== Recorded data

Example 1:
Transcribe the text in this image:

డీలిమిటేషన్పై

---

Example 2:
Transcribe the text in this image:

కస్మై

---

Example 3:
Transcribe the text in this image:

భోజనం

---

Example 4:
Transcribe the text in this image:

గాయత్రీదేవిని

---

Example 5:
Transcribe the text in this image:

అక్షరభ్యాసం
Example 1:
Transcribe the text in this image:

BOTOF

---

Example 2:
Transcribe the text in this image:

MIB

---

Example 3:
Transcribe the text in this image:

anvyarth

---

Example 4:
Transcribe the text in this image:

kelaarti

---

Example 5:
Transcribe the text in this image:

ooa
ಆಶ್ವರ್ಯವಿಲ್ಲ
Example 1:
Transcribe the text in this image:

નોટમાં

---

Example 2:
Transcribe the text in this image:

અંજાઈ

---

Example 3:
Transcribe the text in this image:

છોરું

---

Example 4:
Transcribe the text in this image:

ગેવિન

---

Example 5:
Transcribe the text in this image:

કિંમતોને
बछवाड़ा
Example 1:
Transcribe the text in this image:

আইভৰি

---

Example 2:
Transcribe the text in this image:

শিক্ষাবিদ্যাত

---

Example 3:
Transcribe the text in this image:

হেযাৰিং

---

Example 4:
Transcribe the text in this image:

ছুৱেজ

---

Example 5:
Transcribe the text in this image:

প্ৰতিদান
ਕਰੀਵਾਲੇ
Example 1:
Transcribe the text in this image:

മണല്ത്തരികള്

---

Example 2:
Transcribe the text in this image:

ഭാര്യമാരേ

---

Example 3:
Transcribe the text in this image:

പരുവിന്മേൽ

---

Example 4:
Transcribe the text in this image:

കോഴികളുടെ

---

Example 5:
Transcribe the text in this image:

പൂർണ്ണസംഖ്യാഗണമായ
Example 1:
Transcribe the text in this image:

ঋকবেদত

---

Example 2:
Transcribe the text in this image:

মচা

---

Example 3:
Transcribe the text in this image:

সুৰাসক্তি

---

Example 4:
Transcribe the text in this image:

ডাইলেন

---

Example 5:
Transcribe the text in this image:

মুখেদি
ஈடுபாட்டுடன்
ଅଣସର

====

Task details — Return each entry exactly. Leave none out.

Response box —
Example 1:
Transcribe the text in this image:

డీలిమిటేషన్పై

---

Example 2:
Transcribe the text in this image:

కస్మై

---

Example 3:
Transcribe the text in this image:

భోజనం

---

Example 4:
Transcribe the text in this image:

గాయత్రీదేవిని

---

Example 5:
Transcribe the text in this image:

అక్షరభ్యాసం
Example 1:
Transcribe the text in this image:

BOTOF

---

Example 2:
Transcribe the text in this image:

MIB

---

Example 3:
Transcribe the text in this image:

anvyarth

---

Example 4:
Transcribe the text in this image:

kelaarti

---

Example 5:
Transcribe the text in this image:

ooa
ಆಶ್ವರ್ಯವಿಲ್ಲ
Example 1:
Transcribe the text in this image:

નોટમાં

---

Example 2:
Transcribe the text in this image:

અંજાઈ

---

Example 3:
Transcribe the text in this image:

છોરું

---

Example 4:
Transcribe the text in this image:

ગેવિન

---

Example 5:
Transcribe the text in this image:

કિંમતોને
बछवाड़ा
Example 1:
Transcribe the text in this image:

আইভৰি

---

Example 2:
Transcribe the text in this image:

শিক্ষাবিদ্যাত

---

Example 3:
Transcribe the text in this image:

হেযাৰিং

---

Example 4:
Transcribe the text in this image:

ছুৱেজ

---

Example 5:
Transcribe the text in this image:

প্ৰতিদান
ਕਰੀਵਾਲੇ
Example 1:
Transcribe the text in this image:

മണല്ത്തരികള്

---

Example 2:
Transcribe the text in this image:

ഭാര്യമാരേ

---

Example 3:
Transcribe the text in this image:

പരുവിന്മേൽ

---

Example 4:
Transcribe the text in this image:

കോഴികളുടെ

---

Example 5:
Transcribe the text in this image:

പൂർണ്ണസംഖ്യാഗണമായ
Example 1:
Transcribe the text in this image:

ঋকবেদত

---

Example 2:
Transcribe the text in this image:

মচা

---

Example 3:
Transcribe the text in this image:

সুৰাসক্তি

---

Example 4:
Transcribe the text in this image:

ডাইলেন

---

Example 5:
Transcribe the text in this image:

মুখেদি
ஈடுபாட்டுடன்
ଅଣସର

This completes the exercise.